• [Prompt]
Before writing out the records, remove the pictures; keep everything else exact.
=== Begin Enclosure ===
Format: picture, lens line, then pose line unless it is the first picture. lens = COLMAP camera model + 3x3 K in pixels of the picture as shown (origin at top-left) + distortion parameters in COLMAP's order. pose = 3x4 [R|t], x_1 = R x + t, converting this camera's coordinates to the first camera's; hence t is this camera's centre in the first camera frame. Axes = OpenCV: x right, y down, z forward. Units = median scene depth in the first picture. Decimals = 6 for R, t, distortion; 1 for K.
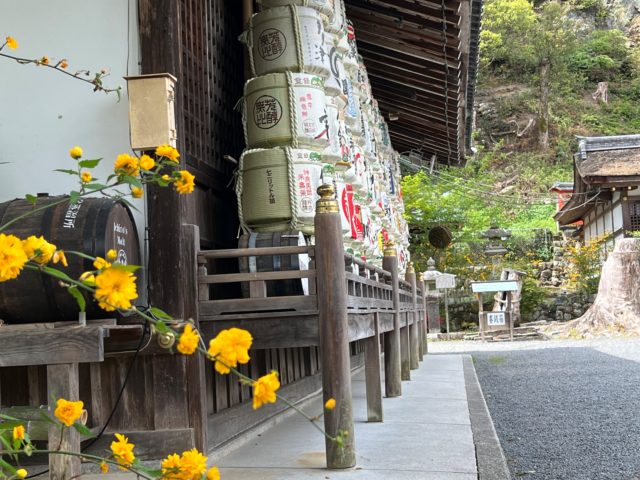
lens RADIAL K [[997.1, 0, 322.5], [0, 997.1, 249.4], [0, 0, 1]] dist [0.169039, -0.564137]
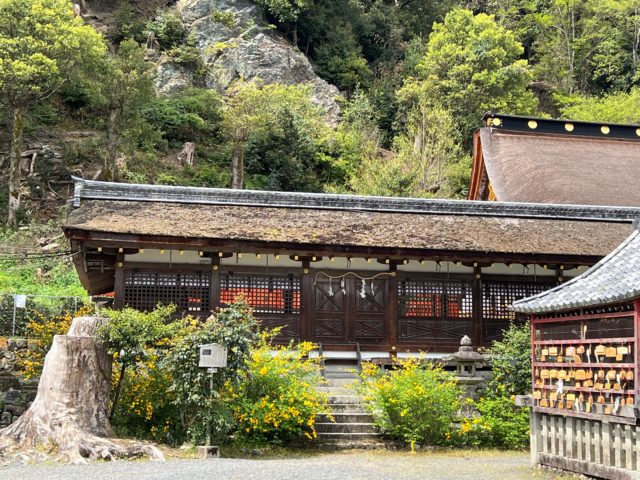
lens RADIAL K [[997.1, 0, 322.5], [0, 997.1, 249.4], [0, 0, 1]] dist [0.169039, -0.564137]
pose [[0.935280, 0.101646, 0.338998, 0.112233], [-0.077831, 0.993492, -0.083157, -0.006497], [-0.345244, 0.051391, 0.937105, 0.146521]]
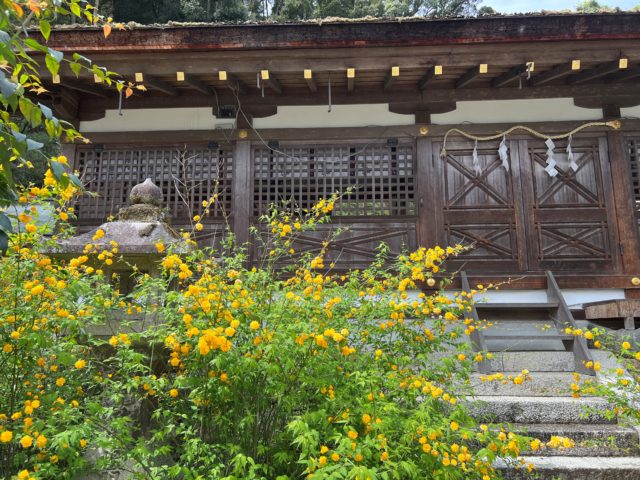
lens RADIAL K [[481.2, 0, 323.6], [0, 481.2, 240.0], [0, 0, 1]] dist [0.055120, -0.079302]
pose [[0.995873, 0.062366, 0.065930, 0.232739], [-0.053228, 0.989783, -0.132271, 0.006137], [-0.073505, 0.128216, 0.989019, 0.473977]]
=== End Enclosure ===
• [Exercise answer]
Format: picture, lens line, then pose line unless it is the first picture. lens = COLMAP camera model + 3x3 K in pixels of the picture as shown (origin at top-left) + distortion parameters in COLMAP's order. pose = 3x4 [R|t], x_1 = R x + t, converting this camera's coordinates to the first camera's; hence t is this camera's centre in the first camera frame. Axes = OpenCV: x right, y down, z forward. Units = median scene depth in the first picture. Decimals = 6 for R, t, distortion; 1 for K.
lens RADIAL K [[997.1, 0, 322.5], [0, 997.1, 249.4], [0, 0, 1]] dist [0.169039, -0.564137]
lens RADIAL K [[997.1, 0, 322.5], [0, 997.1, 249.4], [0, 0, 1]] dist [0.169039, -0.564137]
pose [[0.935280, 0.101646, 0.338998, 0.112233], [-0.077831, 0.993492, -0.083157, -0.006497], [-0.345244, 0.051391, 0.937105, 0.146521]]
lens RADIAL K [[481.2, 0, 323.6], [0, 481.2, 240.0], [0, 0, 1]] dist [0.055120, -0.079302]
pose [[0.995873, 0.062366, 0.065930, 0.232739], [-0.053228, 0.989783, -0.132271, 0.006137], [-0.073505, 0.128216, 0.989019, 0.473977]]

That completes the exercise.